Es ist ein Schock: Alya ist kahl. Ihr Haar ist weg. Ratzeputz. Ihr Kopf wirkt entstellt, ihre Gesichtszüge um die dunkelbraunen Picasso-Augen werden plötzlich sehr markant, ja, gewaltig, man sieht sogar die Ohren mit dem goldenen Knopf. So steht sie angriffslustig da und wirkt ihrerseits schockiert von unseren schockierten Blicken, selbst Caro entfährt ein etwas spöttisches „Huch!“
„Was ist?“, fragt sie. Als wüsste sie nicht, was los sei.

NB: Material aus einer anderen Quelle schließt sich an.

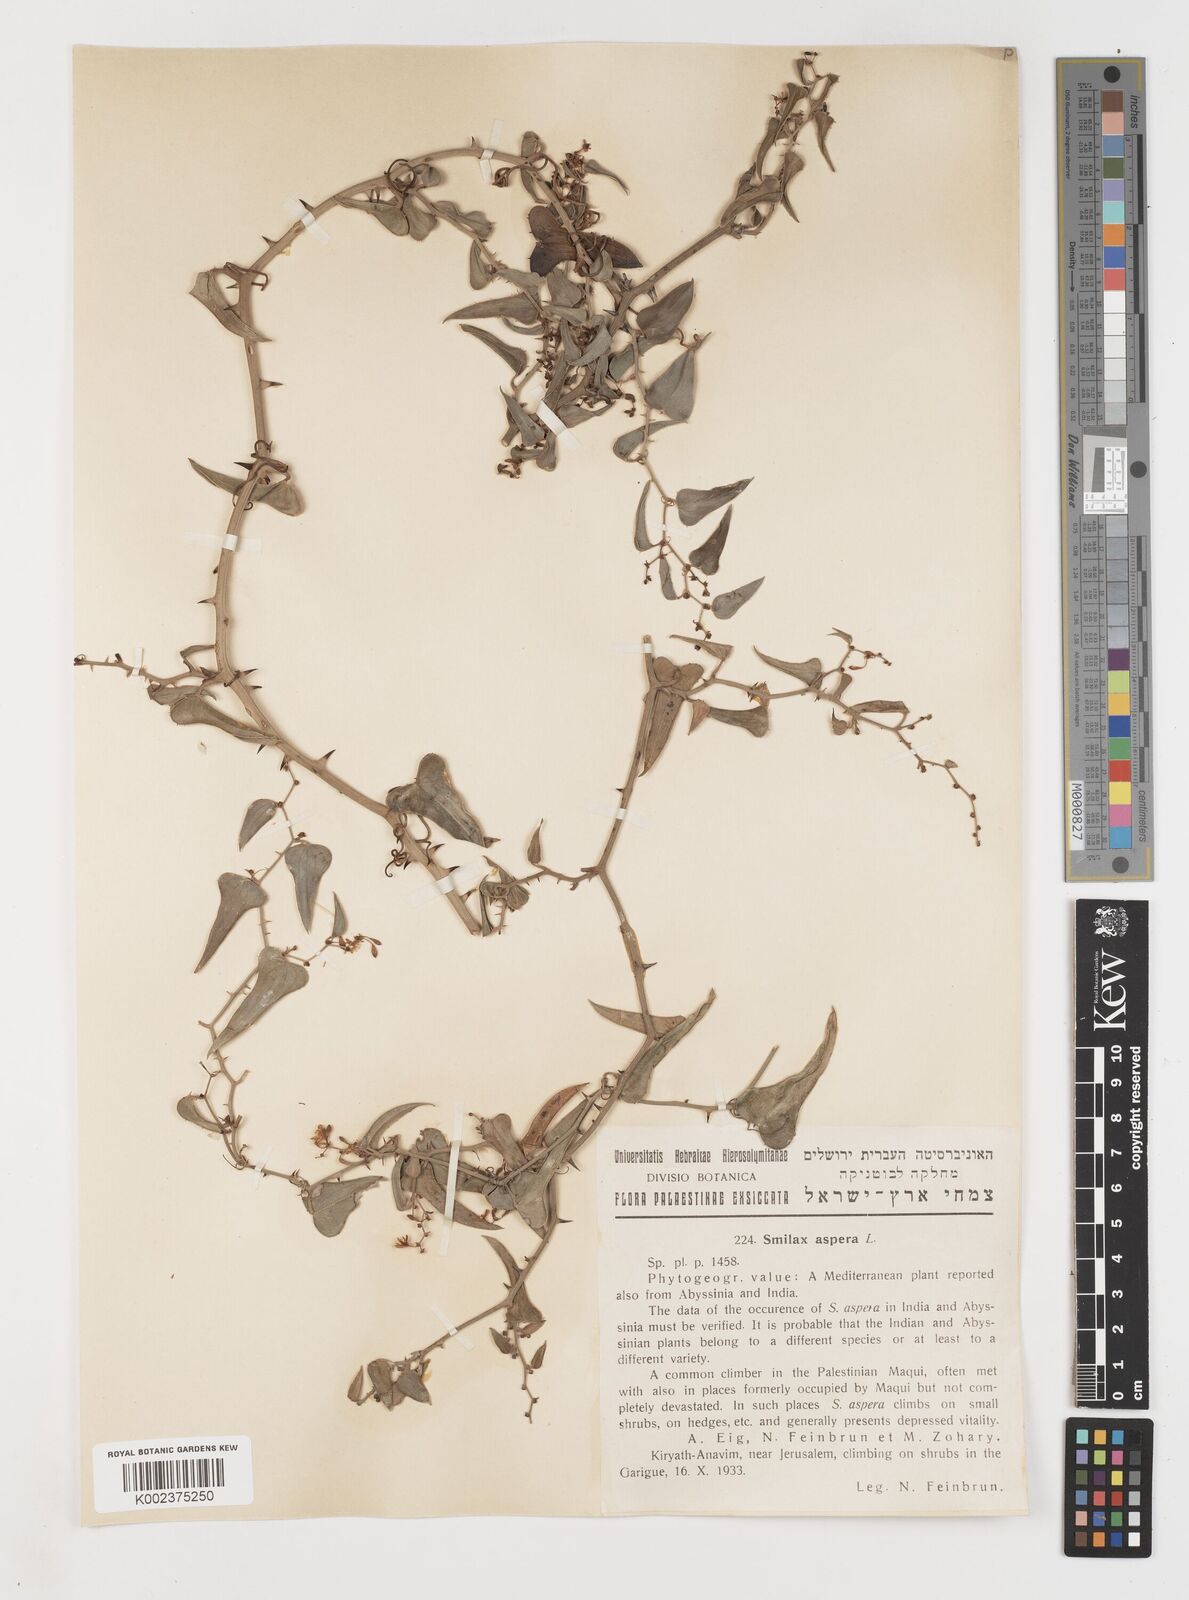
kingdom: Plantae
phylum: Tracheophyta
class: Liliopsida
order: Liliales
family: Smilacaceae
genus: Smilax
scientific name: Smilax aspera
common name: Common smilax
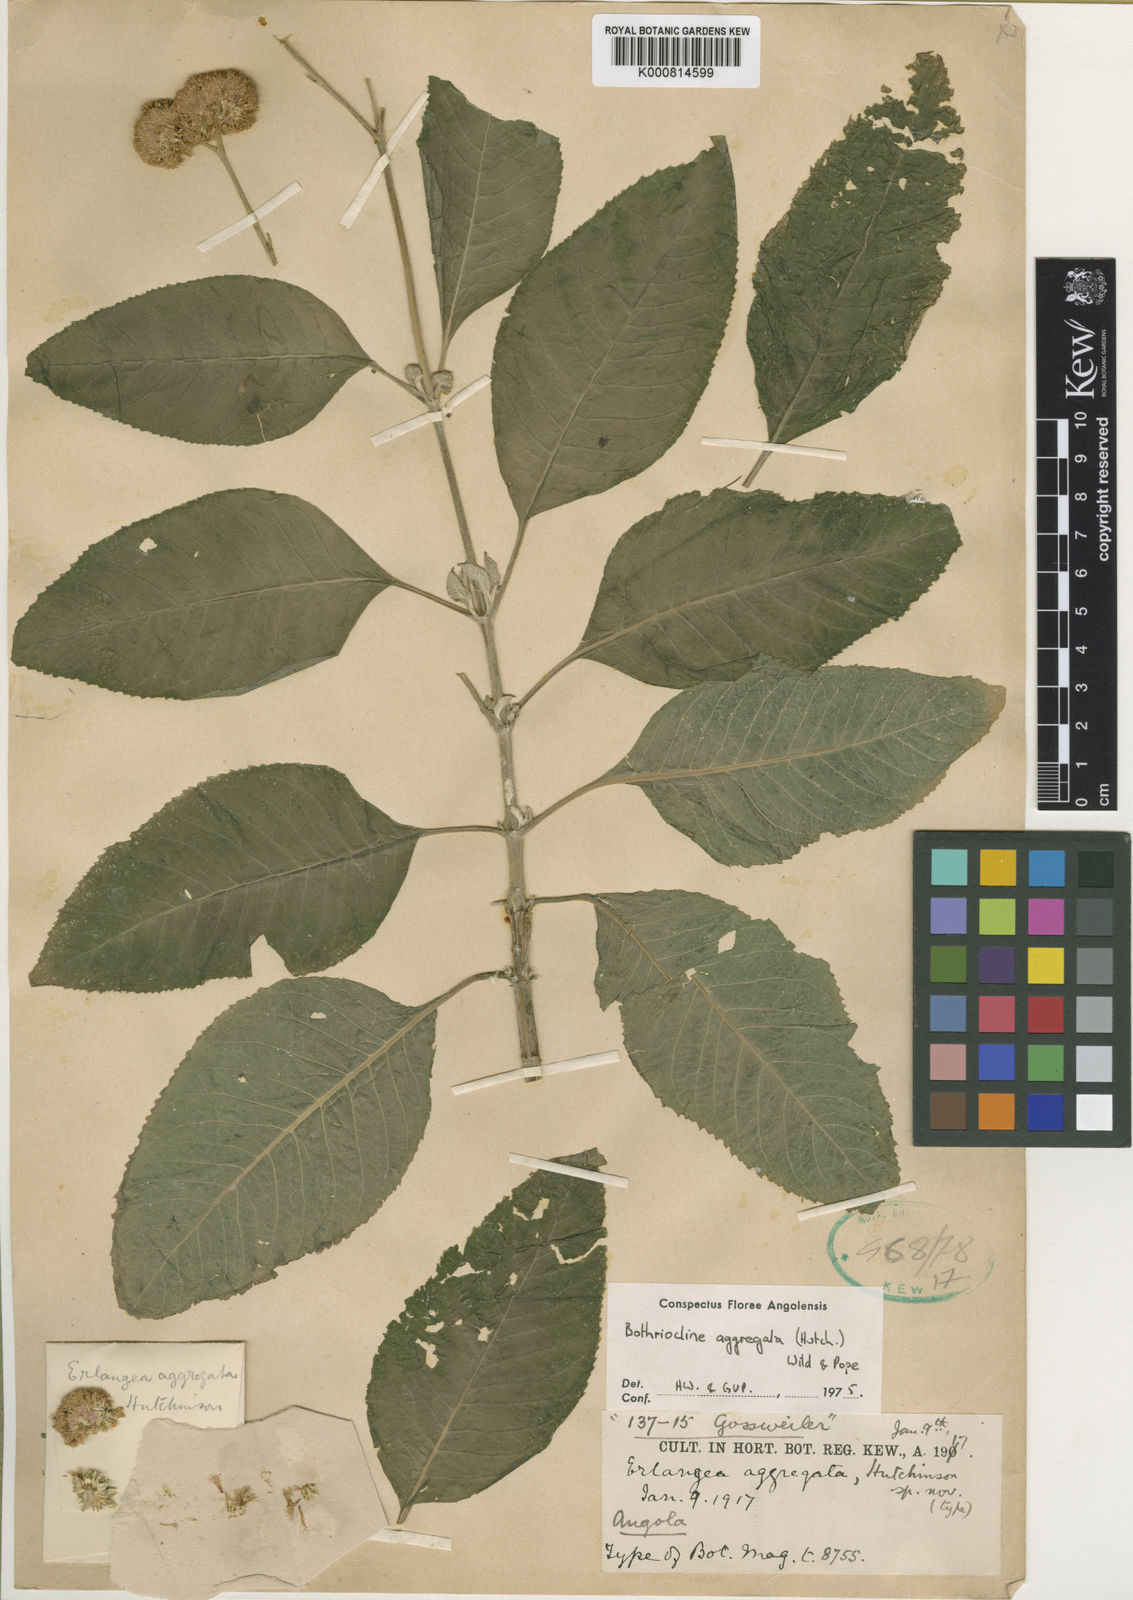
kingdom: Plantae
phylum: Tracheophyta
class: Magnoliopsida
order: Asterales
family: Asteraceae
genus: Bothriocline
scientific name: Bothriocline longipes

„Alya? Du hast …“, sagt ein sie entgeistert anstarrender Bela, „du bist … deine Haare … man erkennt dich ja kaum wieder.“
„Ja-haaa! Ich habe mir den Kopf rasiert, wie ihr unschwer sehen könnt. Energiesparende Nassrasur!“ Alya wirkt ziemlich genervt. „Was ist euer Problem?“
Bela schaut mich an. Ich schaue zu Caro. Die will wissen: „Warum?“ Nun erzählt Alya von Robert Habeck und Winfried Kretschmann, vom Duschen, von purpurfarbenen Waschlappen mit Herzornamenten und davon, dass Alya und ihr Freund, dessen Namen mir aufgrund seiner Komplexität nicht einfällt, beschlossen haben, den Konsum vor allem von Warmwasser radikal zu reduzieren. Daher, so Alya, wollen sie nur noch einmal die Woche duschen und sparen durch die Glatzköpfigkeit auch das verschwenderische Haarewaschen. Alya: „Ich finde, alle Frauen sollten die Haare jetzt zumindest kurz tragen.“
Ich finde den Ansatz innovativ. Statistiker sagen, 65 Prozent der Deutschen duschten mindestens einmal am Tag – durchschnittlich acht bis zwölf Minuten mit rund 40 Litern Wasser von rund 37 Grad Celsius. Jeder weiß ja mittlerweile von meinem Faible für Zahlen (die, wie ein Leser mich per Mail hinwies, leider nicht immer fehlerfrei sind). Trotzdem rechne ich: Rund 54 Millionen Deutsche (65 Prozent von 83 Millionen) verbrauchen damit täglich mindestens 2,12 Milliarden Liter Warmwasser. 2 120 000 000 Liter! Da ist eine Menge Gas, Strom oder was immer nötig – und bei 14 Kilogramm CO2 pro 1000 Liter sind das sage und schreibe 29 680 Tonnen CO2. Nur für Warmduscherinnen!
„Ich finde unser Handeln nicht nur moralisch“, meint Alya, „wir folgen damit sogar einer Maxime, deren Gültigkeit für alle immer und ohne Ausnahme akzeptabel wäre. Das ist reine Vernunft!“
„Du willst jetzt hoffentlich nicht aus deinem kahlgeschorenen Schädel Kant und seinen kategorischen Imperativ ableiten, hoffe ich“, sagt Caro. „Ertappt“, meint Alya – und einen Moment herrscht, ein Wunder in dieser Runde, absolute Stille.
„Ich finde Frauen mit langen Haaren attraktiver“, sagt Bela jetzt mutig, und weil er weiß, dass er mit so einem Macho-Spruch die Lunte zu einer Tonne Dynamit namens Caro angezündet hat, steht er sogleich auf, sagt, er habe nun zu tun, und geht. Caro kocht. Man sieht es. Sie, die ihr blondes Haar wahrscheinlich noch nie lang getragen hat, fühlt sich doppelt provoziert. Ich selbst wandle Daniela Katzenbergers „Sei klug, stell dich dumm“ um in ein „Sei klug und halte das Maul“. Deswegen schließe ich die Augen, hole tief Luft und hauche, um den Einklang von Körper, Geist und Seele herzustellen, innerlich ein „Om“.